Restoring Execution Environment¶

Each sub-article that represents a notebook with executable code may also include information about how to restore an execution environment to execute the code within the notebook. We understand that not all notebooks will have the ability to provide such information, but when possible we encourage that authors include this information, allowing journal publishers, reviewers, or other parties to host and execute the notebook code.

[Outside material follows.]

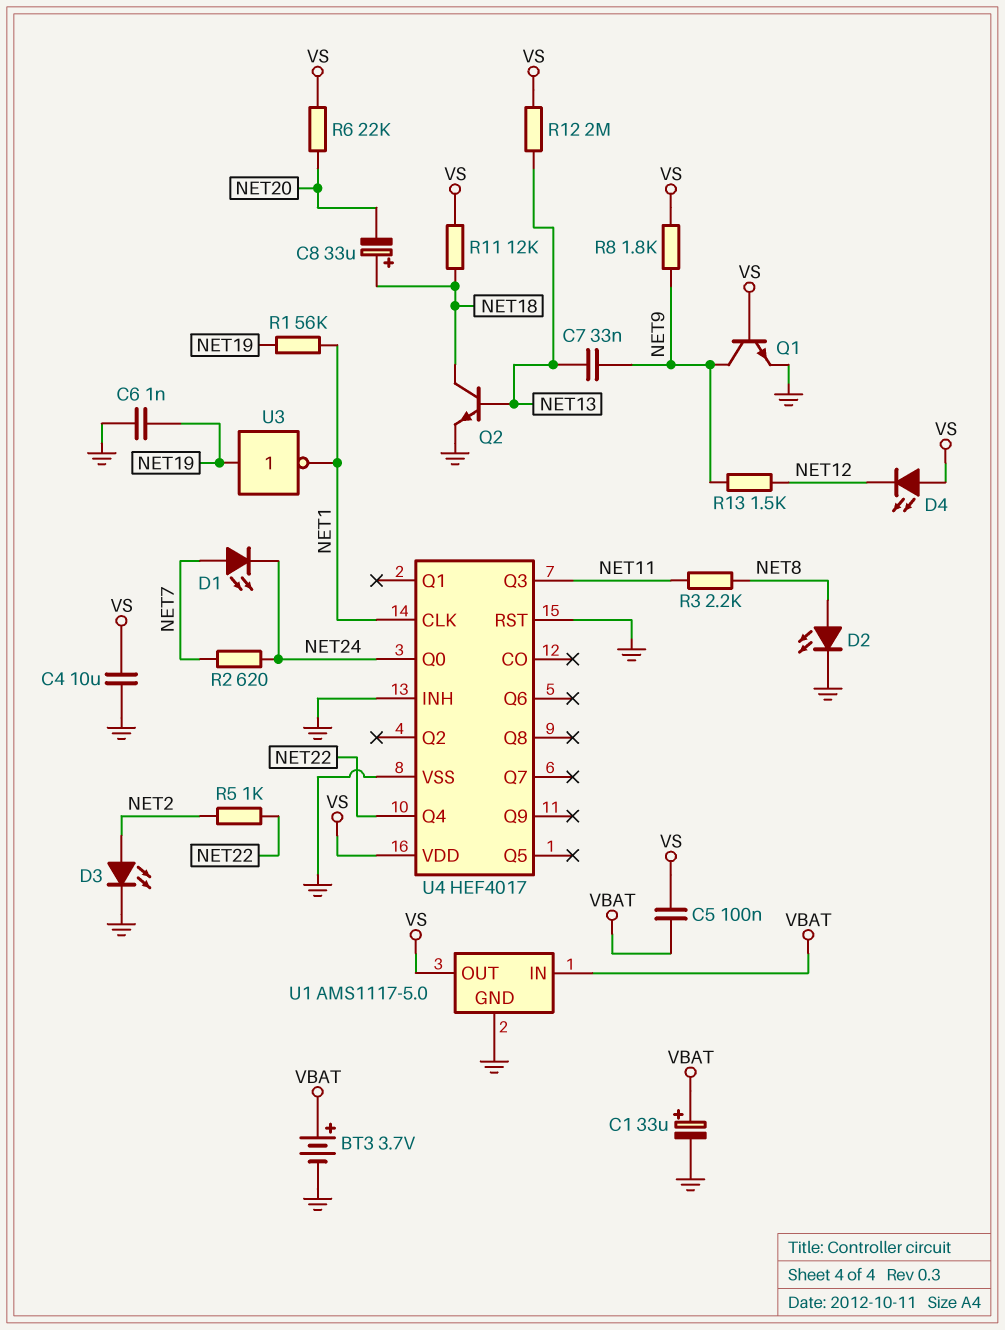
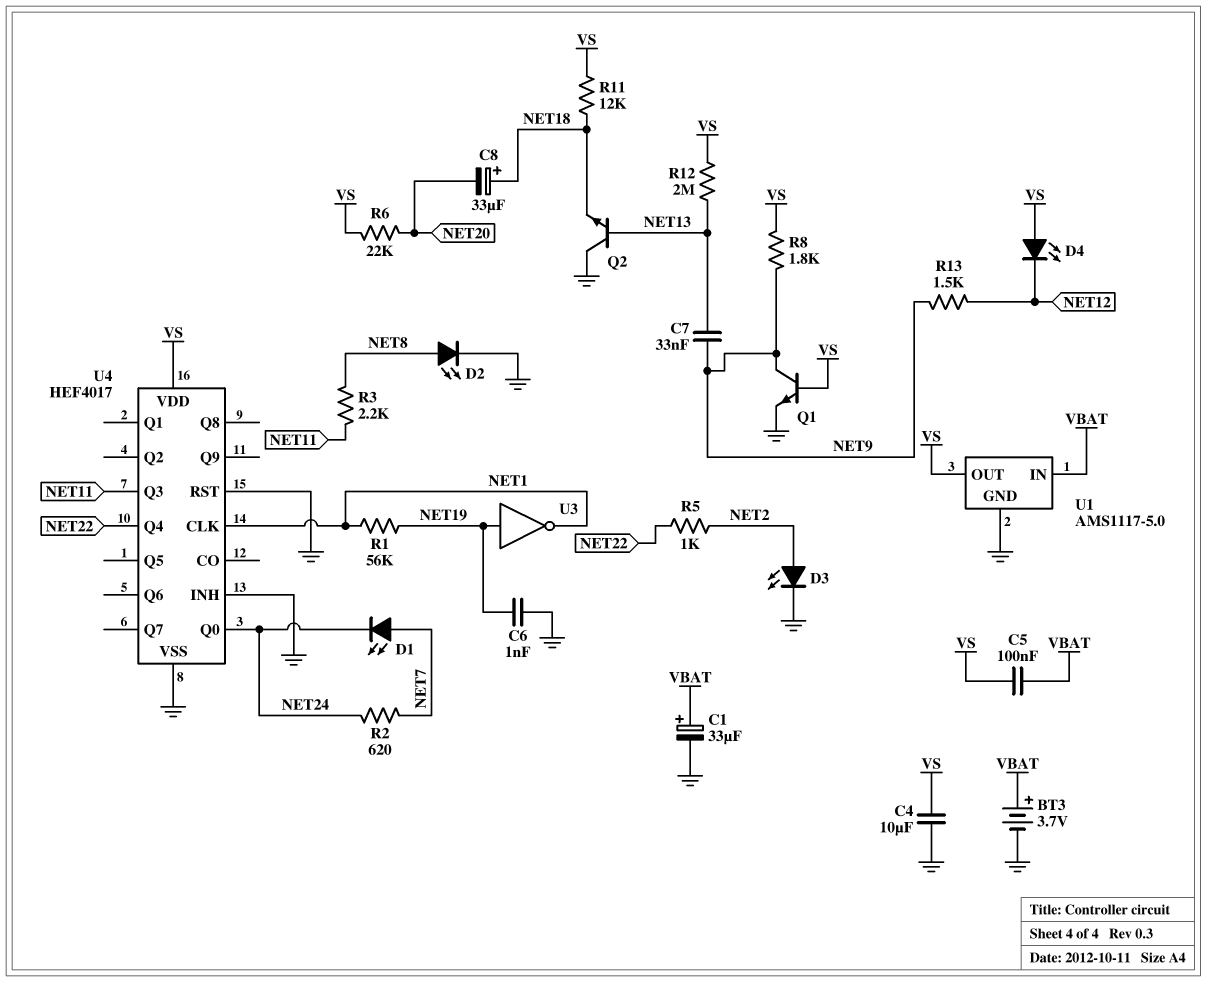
Q2: NPN (B NET13, C NET18, E GND) -> NPN (B NET13, C GND, E NET18)

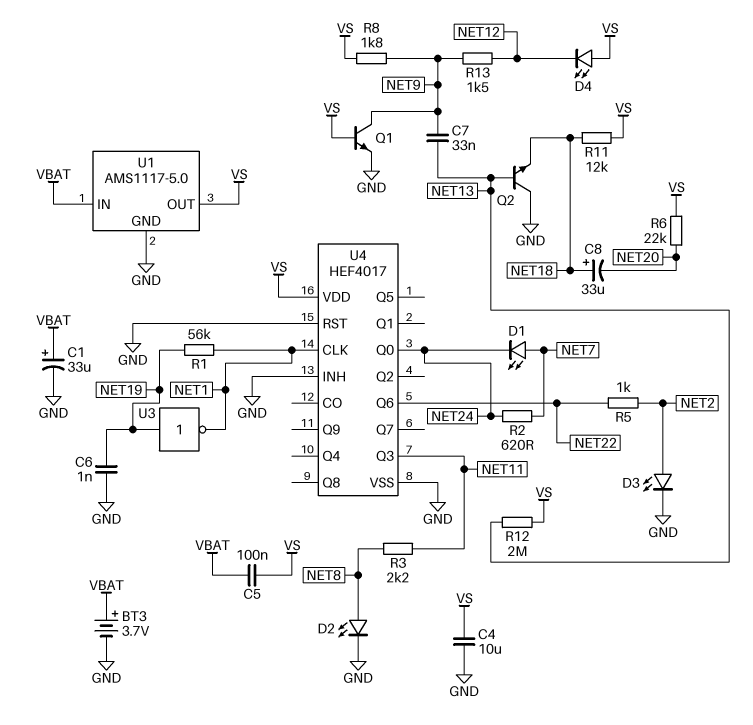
U4 pin Q4: NET22 -> none
U4 pin Q6: none -> NET22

When possible, sub-articles should include a ext-link|self-uri|custom-meta-group with a path that can be used to restore the execution environment. The path may be:

1. A REES path

   REES (Reproducible Execution Environment Specification) provides a standard approach for reproducing computational environments. It defines a directory containing zero or more configuration files as a valid reproducible execution environment. A broad set of configuration files are supported. A complete list is available here.

The element may either provide a local path to a REES compliant folder or provide a remote path to a git repo which when cloned will provide a REES complaint folder.

2. A Docker image path

   The element may provide a URI to a Docker image (most likely hosted on a Docker registry).

TODO: Discuss specific element that makes the most sense to use.